"Auf einmal war sie eine andere Person." - Die Perspektive von Angehörigen von Menschen mit einem Delir
Eva Trompetter1, Marleen Schönbeck2, Annette Nauerth2, Stefan Kreisel3
1Evangelisches Klinikum
Bethel, Universitätsklinik für
Psychiatrie und Psychotherapie, Abteilung für Gerontopsychiatrie, Bielefeld
2Fachhochschule Bielefeld, Fachbereich Gesundheit, Bielefeld
3Evangelisches Klinikum Bethel, Universitätsklinik für Psychiatrie und Psychotherapie, Bielefeld
1. Zielsetzung/Fragestellung
Angehörige sind eine wichtige Ressource, sowohl bei der Versorgung von
Menschen mit einem Delir, als auch in der Delir-Prävention. Ihre Perspektive
wurde bisher vor allem im Kontext der Intensivmedizin untersucht. Weniger bekannt
ist, welche Herausforderungen ein Delir außerhalb des Settings Intensivstation,
etwa auf einer Normalstation oder in der
eigenen Häuslichkeit der Betroffenen, mit sich bringt.

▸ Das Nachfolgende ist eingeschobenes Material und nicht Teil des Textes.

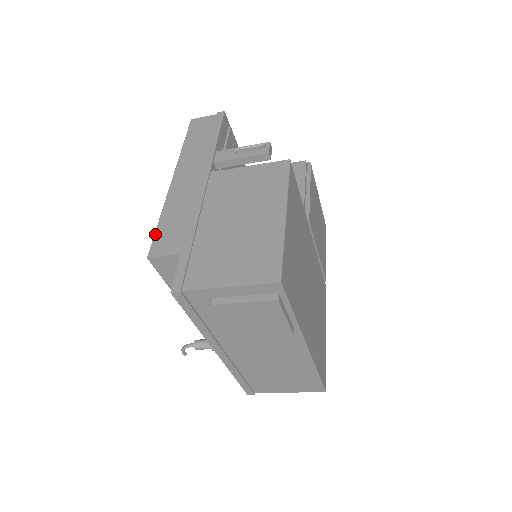
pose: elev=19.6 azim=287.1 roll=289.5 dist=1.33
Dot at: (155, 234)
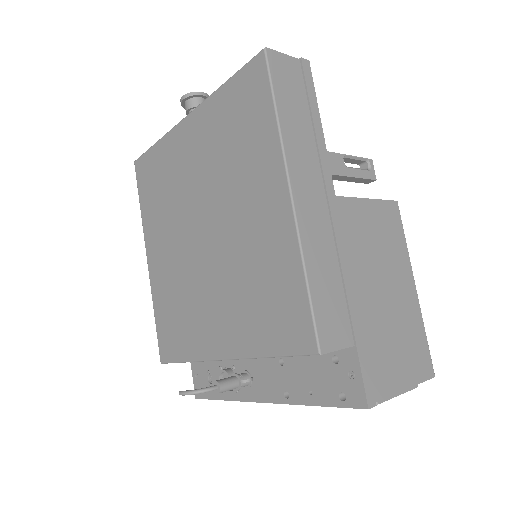
Dot at: (314, 310)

Hier setzt die
vorliegende Studie an, deren Ziel es war, das Erleben der Angehörigen,
ihr Bewältigungsverhalten und ihre Erfahrungen im Versorgungssystem zu
erfassen.
2. Materialien/Methoden
Entsprechend der Zielsetzung der
Studie wurde ein qualitatives Forschungsdesign gewählt.
Die Datenerhebung erfolgte mittels leitfadengestützter Interviews. Es
wurden zwölf Gespräche mit Angehörigen geführt, davon zehn
Frauen und zwei Männer, die zwischen 32 und 65 Jahre alt waren. Die Interviews
beziehen sich auf elf Fälle, da in einem Fall zwei Angehörige teilnahmen. Überwiegend
war ein Elternteil der Teilnehmenden betroffen. Bei acht Fällen ist das
Delir im Krankenhaus aufgetreten, davon bei dreien postoperativ. Zwei Betroffene
sind in der eigenen Häuslichkeit delirant geworden. In einem Fall bestand
eine Delirgefährdung während eines Krankenhausaufenthalts, die dazu
führte, dass die betroffene Person in einem Delir-Präventionsprogramm
betreut wurde. Die Auswertung der Interviews erfolgte mittels inhaltlich strukturierender
Inhaltsanalyse mit deduktiv-induktiver Kategorienbildung nach Kuckartz (Kuckartz
2018).
3. Ergebnisse
Die Interviews machen deutlich, dass Angehörige von Menschen mit einem Delir hohen emotionalen Belastungen ausgesetzt sind. Diese resultieren etwa aus Persönlichkeits- und Verhaltensveränderungen der Betroffenen sowie der Sorge darüber, wie sich deren Gesundheitszustand entwickeln wird. Oftmals fühlen sich die Angehörigen überfordert und hilflos, beispielsweise im Hinblick auf den Umgang mit den Betroffenen oder die Gestaltung des Versorgungsarrangements. Unterstützung und Rat finden sie überwiegend im privaten Umfeld. Gespräche und der Zusammenhalt innerhalb der eigenen Familie sind wichtige Ressourcen für die Interviewpartner:innen. Im Versorgungssystem machen sie unterschiedliche Erfahrungen. Teilweise ist eine bedarfs- und bedürfnisgerechte Versorgung der Betroffenen gewährleistet. Überwiegend sind die Teilnehmenden aber mit Wissens- und Informationsdefiziten seitens der professionellen Akteur:innen konfrontiert. Dementsprechend schätzen sie vor allem qualifizierte Ansprechpartner:innen und regelmäßige persönliche Gespräche.
4. Zusammenfassung/Schlussfolgerung
Ein Delir stellt das gesamte soziale System der Betroffenen vor große Herausforderungen. Das Versorgungssystem ist weder hinreichend an den Bedarfen und Bedürfnissen von Menschen mit einem Delir ausgerichtet, noch an denen der Angehörigen. Neben den für die Angehörigenarbeit erforderlichen Rahmenbedingungen und Konzepten sind zielgruppengerechte Informationen und Angebote erforderlich. Für deren Konzeption und Weiterentwicklung bieten sich partizipative Entwicklungs- und Evaluationsprozesse an.